Nussle noted that Congress is empowered to “police itself” but said “the President has taken on the challenge of [eliminating] waste, fraud and abuse and highlighting earmarks and pork-barrel projects.
“We need to highlight these abuses,” Nussle said.
The Heritage Foundation compiled a sample list of the requested earmarks here. Some of the items include a $3 million earmark for the lending program managed by the open border group National Council of La Raza, $1 million for the Clinton School of Public Service in Little Rock Arkansas, and $3.7 million to combat the Formosan Subterranean Termite.
Republican Sen. Ted Stevens (Ala.), who came under fire for a past request of $400 million to fund a “Bridge to Nowhere,” has requested $34 million for the Alaska Native Educational Equity Assistance Program, $7 million for an Arctic Energy Office and $150,000 for rodent control on the Aleutian Islands.
Nussle acknowledged getting tough on Republicans could cause heartburn among those who face uphill battles in the coming elections.

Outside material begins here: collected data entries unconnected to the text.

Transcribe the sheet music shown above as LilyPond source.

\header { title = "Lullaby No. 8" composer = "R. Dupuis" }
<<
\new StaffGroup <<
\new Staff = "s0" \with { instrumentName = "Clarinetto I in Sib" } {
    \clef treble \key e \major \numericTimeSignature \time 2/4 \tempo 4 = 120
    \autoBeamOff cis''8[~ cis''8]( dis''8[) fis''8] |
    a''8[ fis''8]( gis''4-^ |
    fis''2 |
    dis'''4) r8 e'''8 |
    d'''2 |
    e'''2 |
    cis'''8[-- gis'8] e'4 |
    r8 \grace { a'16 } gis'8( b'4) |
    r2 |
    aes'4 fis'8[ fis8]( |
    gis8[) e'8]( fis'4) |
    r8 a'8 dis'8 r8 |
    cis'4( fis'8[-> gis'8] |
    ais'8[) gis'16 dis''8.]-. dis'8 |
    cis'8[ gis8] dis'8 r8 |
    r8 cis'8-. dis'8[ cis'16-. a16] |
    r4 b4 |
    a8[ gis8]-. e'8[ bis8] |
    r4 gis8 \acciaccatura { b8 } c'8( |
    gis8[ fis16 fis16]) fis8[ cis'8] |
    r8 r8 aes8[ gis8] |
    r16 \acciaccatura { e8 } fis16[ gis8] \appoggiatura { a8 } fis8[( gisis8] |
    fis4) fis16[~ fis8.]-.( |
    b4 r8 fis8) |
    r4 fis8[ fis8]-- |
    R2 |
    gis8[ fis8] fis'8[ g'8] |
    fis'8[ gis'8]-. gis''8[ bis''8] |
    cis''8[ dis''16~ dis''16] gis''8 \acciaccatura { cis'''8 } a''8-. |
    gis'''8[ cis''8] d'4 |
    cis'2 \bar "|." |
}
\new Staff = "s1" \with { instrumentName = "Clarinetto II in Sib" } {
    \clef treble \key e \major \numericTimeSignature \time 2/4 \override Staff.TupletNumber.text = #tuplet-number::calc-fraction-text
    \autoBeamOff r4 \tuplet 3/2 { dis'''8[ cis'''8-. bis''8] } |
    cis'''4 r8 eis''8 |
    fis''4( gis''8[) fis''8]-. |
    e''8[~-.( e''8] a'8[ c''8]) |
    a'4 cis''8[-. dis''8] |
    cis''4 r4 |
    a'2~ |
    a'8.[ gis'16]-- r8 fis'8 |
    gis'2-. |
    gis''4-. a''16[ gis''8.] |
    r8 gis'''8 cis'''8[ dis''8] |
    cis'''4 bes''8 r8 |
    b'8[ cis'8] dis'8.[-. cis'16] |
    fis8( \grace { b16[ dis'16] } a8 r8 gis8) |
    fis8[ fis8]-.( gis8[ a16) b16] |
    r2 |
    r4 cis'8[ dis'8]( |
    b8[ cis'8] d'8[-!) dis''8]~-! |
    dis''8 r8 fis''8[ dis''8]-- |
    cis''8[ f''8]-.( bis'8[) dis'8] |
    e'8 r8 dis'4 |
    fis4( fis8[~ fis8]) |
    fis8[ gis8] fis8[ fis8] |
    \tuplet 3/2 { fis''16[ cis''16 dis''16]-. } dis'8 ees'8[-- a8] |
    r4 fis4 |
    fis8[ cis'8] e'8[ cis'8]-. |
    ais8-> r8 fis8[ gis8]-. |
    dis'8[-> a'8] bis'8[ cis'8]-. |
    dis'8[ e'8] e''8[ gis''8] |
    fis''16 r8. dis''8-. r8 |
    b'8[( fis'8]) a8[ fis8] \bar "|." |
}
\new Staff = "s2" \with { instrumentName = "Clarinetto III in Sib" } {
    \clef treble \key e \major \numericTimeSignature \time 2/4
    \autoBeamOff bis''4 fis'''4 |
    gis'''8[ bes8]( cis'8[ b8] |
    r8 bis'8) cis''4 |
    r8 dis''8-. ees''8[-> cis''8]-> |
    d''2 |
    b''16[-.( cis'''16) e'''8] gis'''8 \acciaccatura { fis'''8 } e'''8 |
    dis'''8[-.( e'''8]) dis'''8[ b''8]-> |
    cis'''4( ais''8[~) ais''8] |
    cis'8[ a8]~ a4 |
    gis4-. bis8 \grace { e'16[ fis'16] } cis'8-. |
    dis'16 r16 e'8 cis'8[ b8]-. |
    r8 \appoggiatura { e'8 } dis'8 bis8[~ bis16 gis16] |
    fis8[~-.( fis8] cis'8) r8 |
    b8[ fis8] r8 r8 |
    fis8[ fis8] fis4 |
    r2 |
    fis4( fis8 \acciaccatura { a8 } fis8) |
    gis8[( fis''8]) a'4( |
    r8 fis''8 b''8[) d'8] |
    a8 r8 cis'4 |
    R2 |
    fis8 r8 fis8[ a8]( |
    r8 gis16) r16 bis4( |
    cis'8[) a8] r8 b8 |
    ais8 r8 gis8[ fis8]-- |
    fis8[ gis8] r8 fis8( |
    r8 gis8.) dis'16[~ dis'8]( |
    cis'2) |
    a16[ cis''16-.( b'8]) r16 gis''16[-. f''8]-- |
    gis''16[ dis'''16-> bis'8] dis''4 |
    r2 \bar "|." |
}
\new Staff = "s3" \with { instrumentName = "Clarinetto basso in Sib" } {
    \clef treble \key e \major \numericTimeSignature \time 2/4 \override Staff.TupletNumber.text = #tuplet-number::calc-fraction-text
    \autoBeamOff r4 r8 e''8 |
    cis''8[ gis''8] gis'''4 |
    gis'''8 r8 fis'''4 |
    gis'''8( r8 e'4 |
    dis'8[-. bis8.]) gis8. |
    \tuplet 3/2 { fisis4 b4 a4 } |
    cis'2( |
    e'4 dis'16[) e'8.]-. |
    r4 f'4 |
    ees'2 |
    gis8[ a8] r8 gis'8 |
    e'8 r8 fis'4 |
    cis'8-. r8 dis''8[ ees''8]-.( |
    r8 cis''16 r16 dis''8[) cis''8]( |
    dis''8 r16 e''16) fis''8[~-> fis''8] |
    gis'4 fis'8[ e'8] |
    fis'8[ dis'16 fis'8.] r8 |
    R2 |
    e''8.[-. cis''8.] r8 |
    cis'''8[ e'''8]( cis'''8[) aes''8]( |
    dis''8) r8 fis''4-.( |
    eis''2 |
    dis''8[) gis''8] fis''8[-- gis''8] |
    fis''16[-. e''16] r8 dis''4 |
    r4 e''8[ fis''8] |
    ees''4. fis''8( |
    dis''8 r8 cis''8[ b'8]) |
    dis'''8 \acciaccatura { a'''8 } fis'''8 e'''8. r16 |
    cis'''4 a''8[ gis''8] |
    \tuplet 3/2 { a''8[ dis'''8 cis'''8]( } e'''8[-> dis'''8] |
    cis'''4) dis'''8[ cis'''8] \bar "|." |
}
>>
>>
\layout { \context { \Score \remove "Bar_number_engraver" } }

As a former Republican member for the left-leaning 1st District in Iowa, Nussle said, “there is a popular belief if you were a vulnerable member--and I was in that category seven of my eight terms, I was always considered vulnerable--one of the things that is often offered to you were opportunities to pass bill on the floor or to have a [pet] project, and it was thought this was a way for you to get some good attention back home, to look like you were effective and to bring home the bacon, so to speak.”
“And I have to tell you that it does in some instances it does work like that,” Nussle said. “But, I would say it’s a waning strategy in terms of its effectiveness. I would say most constituents now are not as impressed by your ability to waste federal dollars then they used to be.”